## Job
Rewrite the listing below, switching each "locality" to "site" and leaving everything else unchanged.

..........

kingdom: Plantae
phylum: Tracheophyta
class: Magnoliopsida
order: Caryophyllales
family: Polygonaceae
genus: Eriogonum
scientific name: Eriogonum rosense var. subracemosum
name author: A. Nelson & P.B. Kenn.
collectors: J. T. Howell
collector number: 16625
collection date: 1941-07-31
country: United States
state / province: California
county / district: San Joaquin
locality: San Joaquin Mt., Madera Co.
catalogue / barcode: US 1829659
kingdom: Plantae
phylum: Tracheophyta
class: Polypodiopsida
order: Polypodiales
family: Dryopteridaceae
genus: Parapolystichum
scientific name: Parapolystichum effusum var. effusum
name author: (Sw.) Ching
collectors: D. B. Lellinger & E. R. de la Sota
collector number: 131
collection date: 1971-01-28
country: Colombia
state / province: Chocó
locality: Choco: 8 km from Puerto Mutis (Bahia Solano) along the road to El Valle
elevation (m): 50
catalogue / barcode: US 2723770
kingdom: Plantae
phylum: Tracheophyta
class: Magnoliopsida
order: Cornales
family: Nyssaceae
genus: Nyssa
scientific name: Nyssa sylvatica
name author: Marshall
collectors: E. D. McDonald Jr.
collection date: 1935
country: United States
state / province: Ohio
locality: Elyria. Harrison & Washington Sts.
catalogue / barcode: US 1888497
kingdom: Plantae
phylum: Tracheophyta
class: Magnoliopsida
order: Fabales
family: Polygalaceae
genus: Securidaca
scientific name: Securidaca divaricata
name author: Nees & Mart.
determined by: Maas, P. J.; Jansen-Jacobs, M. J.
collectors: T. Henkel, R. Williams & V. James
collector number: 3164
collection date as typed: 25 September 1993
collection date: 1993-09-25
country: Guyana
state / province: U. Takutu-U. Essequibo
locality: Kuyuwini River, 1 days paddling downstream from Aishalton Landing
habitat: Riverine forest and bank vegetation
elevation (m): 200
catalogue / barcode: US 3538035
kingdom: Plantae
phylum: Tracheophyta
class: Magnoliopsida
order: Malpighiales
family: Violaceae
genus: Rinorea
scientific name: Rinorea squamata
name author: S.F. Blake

..........

## Task answer
kingdom: Plantae
phylum: Tracheophyta
class: Magnoliopsida
order: Caryophyllales
family: Polygonaceae
genus: Eriogonum
scientific name: Eriogonum rosense var. subracemosum
name author: A. Nelson & P.B. Kenn.
collectors: J. T. Howell
collector number: 16625
collection date: 1941-07-31
country: United States
state / province: California
county / district: San Joaquin
site: San Joaquin Mt., Madera Co.
catalogue / barcode: US 1829659
kingdom: Plantae
phylum: Tracheophyta
class: Polypodiopsida
order: Polypodiales
family: Dryopteridaceae
genus: Parapolystichum
scientific name: Parapolystichum effusum var. effusum
name author: (Sw.) Ching
collectors: D. B. Lellinger & E. R. de la Sota
collector number: 131
collection date: 1971-01-28
country: Colombia
state / province: Chocó
site: Choco: 8 km from Puerto Mutis (Bahia Solano) along the road to El Valle
elevation (m): 50
catalogue / barcode: US 2723770
kingdom: Plantae
phylum: Tracheophyta
class: Magnoliopsida
order: Cornales
family: Nyssaceae
genus: Nyssa
scientific name: Nyssa sylvatica
name author: Marshall
collectors: E. D. McDonald Jr.
collection date: 1935
country: United States
state / province: Ohio
site: Elyria. Harrison & Washington Sts.
catalogue / barcode: US 1888497
kingdom: Plantae
phylum: Tracheophyta
class: Magnoliopsida
order: Fabales
family: Polygalaceae
genus: Securidaca
scientific name: Securidaca divaricata
name author: Nees & Mart.
determined by: Maas, P. J.; Jansen-Jacobs, M. J.
collectors: T. Henkel, R. Williams & V. James
collector number: 3164
collection date as typed: 25 September 1993
collection date: 1993-09-25
country: Guyana
state / province: U. Takutu-U. Essequibo
site: Kuyuwini River, 1 days paddling downstream from Aishalton Landing
habitat: Riverine forest and bank vegetation
elevation (m): 200
catalogue / barcode: US 3538035
kingdom: Plantae
phylum: Tracheophyta
class: Magnoliopsida
order: Malpighiales
family: Violaceae
genus: Rinorea
scientific name: Rinorea squamata
name author: S.F. Blake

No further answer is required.